Elected to a three-year term, the council members are paid $250 per month and face the unenviable task of managing a city divided by racial tensions. The council is expected to appoint the new city manager and police chief at a meeting in June, replacing the officials who resigned in the wake of last month’s Department of Justice (DOJ) probe, which discovered a “pattern of unlawful conduct” in Ferguson’s police department and the courts.

In Ward 3, the area where Brown was shot, the contest was between local magistrate Wesley Bell and Pastor Lee Smith, both black. In Ward 2, former Mayor Brian Fletcher is facing Bob Hudgins, one of the participants in last year’s protests. Both are white, but Hudgins noted in the campaign that his wife is black and they have a biracial teenage son.

#FergusonElections: City elects two African American Council Members today, splitting council, 50% black, 50% white.

— Nick E. Smith (@SmithonPolitics) April 8, 2015

Four candidates in Ward 1 – Ella Jones, Adrienne Hawkins, Doyle McClellan and Mike McGrath – ran for the council seat vacated by a police officer who resigned in the wake of the DOJ investigation. Jones and Hawkins are black.

Smith, Hudgins and Jones were backed by the local Democratic Party leadership and were widely expected to vote as a bloc if they win.

Race, reforms eyed as Ferguson, Missouri, voters head to polls: http://t.co/gLwp4Cf3pmpic.twitter.com/gnOCBdE5aN

— Reuters Top News (@Reuters) April 7, 2015

More than half the city is registered to vote, but the turnout in local elections has traditionally been low – most recently, only 12 percent voted, compared to the 70 percent turnout in the presidential poll. Only 608 people have registered to vote since Brown was shot, and officials reported only about 200 absentee ballots were requested prior to Tuesday’s vote, indicating relatively low interest in the election. However, community activist Rasheen Aldridge thinks turnout will be higher than usual.

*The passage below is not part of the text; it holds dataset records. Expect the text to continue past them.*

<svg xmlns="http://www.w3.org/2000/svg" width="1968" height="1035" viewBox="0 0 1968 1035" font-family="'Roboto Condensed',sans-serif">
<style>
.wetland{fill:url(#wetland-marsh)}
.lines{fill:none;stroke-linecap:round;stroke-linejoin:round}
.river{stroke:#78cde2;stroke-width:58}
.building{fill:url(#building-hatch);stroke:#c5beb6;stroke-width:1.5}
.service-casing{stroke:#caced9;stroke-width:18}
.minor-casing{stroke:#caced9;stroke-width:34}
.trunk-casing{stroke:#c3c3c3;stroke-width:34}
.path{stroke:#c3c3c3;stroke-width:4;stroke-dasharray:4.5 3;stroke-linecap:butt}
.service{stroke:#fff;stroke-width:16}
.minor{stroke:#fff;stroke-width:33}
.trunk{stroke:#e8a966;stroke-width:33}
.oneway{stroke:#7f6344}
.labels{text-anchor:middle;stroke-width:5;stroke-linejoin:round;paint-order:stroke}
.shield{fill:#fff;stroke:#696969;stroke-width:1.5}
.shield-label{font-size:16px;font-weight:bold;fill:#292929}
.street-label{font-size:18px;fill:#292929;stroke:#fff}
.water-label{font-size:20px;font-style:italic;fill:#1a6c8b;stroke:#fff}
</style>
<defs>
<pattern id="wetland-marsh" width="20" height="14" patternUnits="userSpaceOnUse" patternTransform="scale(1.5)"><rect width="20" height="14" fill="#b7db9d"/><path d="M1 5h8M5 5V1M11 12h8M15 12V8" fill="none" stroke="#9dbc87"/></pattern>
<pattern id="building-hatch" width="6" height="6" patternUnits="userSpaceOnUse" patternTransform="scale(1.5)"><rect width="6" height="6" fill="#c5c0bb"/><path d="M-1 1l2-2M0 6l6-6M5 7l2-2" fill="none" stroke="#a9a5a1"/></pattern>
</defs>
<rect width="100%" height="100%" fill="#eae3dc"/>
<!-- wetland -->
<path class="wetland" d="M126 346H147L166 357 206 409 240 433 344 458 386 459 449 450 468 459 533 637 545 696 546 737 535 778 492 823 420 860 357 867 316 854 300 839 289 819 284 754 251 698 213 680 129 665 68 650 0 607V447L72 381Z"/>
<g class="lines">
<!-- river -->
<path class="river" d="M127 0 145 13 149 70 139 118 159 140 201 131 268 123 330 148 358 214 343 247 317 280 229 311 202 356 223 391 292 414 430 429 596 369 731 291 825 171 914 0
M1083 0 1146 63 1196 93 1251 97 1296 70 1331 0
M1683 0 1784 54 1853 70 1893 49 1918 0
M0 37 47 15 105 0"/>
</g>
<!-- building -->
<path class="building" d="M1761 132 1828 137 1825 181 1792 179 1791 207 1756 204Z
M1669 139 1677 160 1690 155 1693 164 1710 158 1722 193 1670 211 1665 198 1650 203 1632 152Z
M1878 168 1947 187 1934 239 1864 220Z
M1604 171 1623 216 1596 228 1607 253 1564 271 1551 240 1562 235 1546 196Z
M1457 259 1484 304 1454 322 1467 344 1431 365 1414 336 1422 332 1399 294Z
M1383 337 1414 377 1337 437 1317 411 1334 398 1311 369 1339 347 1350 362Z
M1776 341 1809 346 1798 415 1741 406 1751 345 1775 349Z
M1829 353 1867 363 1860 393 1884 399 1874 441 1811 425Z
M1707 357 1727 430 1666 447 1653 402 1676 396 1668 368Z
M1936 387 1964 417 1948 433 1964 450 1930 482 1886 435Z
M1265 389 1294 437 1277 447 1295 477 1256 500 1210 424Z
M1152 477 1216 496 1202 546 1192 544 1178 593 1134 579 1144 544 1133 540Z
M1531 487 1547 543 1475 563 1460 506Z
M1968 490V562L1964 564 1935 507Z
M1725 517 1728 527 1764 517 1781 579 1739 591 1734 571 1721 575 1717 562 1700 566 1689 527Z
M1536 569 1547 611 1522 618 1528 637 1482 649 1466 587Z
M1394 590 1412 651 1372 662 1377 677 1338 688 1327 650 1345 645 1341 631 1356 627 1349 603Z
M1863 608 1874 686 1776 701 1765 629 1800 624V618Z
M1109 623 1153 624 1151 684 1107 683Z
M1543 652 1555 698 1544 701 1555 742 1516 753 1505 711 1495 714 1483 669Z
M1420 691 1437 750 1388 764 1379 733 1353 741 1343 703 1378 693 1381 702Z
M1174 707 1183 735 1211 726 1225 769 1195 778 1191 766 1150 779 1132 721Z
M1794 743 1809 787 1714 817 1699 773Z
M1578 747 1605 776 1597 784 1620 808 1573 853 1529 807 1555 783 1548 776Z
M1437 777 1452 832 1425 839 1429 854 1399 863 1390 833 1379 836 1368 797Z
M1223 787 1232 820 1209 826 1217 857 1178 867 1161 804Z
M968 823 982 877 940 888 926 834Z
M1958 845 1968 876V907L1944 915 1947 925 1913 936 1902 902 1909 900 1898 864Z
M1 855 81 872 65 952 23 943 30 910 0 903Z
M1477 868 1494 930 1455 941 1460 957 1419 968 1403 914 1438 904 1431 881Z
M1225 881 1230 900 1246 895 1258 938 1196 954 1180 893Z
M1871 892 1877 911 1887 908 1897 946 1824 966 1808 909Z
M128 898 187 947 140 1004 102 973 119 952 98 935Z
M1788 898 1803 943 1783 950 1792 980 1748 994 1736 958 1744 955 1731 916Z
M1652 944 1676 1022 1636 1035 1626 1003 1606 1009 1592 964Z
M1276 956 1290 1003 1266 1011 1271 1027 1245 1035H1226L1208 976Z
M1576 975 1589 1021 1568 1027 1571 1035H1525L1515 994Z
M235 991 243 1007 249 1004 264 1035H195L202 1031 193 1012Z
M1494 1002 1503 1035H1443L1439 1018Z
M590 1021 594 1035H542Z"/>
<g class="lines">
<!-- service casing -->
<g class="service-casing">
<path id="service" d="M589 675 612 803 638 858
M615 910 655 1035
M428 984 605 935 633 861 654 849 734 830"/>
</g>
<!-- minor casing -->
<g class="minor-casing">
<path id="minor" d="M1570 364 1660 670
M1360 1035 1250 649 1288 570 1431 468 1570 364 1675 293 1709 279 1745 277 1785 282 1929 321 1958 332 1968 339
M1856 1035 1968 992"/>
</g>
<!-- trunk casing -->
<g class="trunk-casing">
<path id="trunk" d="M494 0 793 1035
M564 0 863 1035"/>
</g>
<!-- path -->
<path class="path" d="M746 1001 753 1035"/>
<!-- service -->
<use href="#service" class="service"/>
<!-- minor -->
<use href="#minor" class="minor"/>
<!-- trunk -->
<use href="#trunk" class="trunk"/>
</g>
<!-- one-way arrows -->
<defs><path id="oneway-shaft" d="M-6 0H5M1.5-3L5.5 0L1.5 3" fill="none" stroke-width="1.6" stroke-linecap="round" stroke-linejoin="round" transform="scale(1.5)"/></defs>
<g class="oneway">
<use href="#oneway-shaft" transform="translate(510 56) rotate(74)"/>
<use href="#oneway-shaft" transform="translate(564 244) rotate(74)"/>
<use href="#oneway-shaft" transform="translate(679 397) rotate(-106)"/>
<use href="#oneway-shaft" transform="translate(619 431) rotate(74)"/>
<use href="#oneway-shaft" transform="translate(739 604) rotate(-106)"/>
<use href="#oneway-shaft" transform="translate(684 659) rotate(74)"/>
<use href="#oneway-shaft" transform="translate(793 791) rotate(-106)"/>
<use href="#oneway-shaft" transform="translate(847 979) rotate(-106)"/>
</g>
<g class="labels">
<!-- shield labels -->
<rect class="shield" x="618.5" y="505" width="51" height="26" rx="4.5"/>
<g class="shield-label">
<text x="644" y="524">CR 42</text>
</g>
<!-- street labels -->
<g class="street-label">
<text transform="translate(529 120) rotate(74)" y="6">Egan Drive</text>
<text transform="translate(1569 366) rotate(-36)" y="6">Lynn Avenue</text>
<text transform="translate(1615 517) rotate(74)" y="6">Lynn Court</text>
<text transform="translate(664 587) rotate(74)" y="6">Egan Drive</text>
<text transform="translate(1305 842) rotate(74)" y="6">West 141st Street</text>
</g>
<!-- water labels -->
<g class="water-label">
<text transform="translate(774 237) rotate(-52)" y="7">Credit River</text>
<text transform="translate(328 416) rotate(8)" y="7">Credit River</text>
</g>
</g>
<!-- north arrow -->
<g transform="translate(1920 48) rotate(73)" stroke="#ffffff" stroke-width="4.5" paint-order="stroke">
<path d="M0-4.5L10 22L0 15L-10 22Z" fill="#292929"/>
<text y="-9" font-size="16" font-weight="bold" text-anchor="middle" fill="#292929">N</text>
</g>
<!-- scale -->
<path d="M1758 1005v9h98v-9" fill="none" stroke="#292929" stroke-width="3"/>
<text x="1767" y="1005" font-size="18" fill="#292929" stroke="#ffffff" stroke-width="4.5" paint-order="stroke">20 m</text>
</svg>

You can really tell that the people in the community definitely want some change,” Aldridge told RT. “They are excited about this election, excited that they can go to the ballot box and make their voices heard.”

Having their voices heard in the local election is the residents’ best chance to achieve real change in local governance. “I think this will be, hopefully, a game changer,” in Ferguson as well as the other nearby localities, Aldridge said.

Last month, five Ferguson residents sent a letter to City Hall asking mayor James Knowles to resign. In order to force a special election, they would need to gather enough signatures - 15 percent of the registered voters in the last mayoral election - by May 15.

Very early totals out of Ferguson. Activist-aligned Jones is ahead in Ward 1, while Hudgins and Smith are behind in Wards 2 and 3.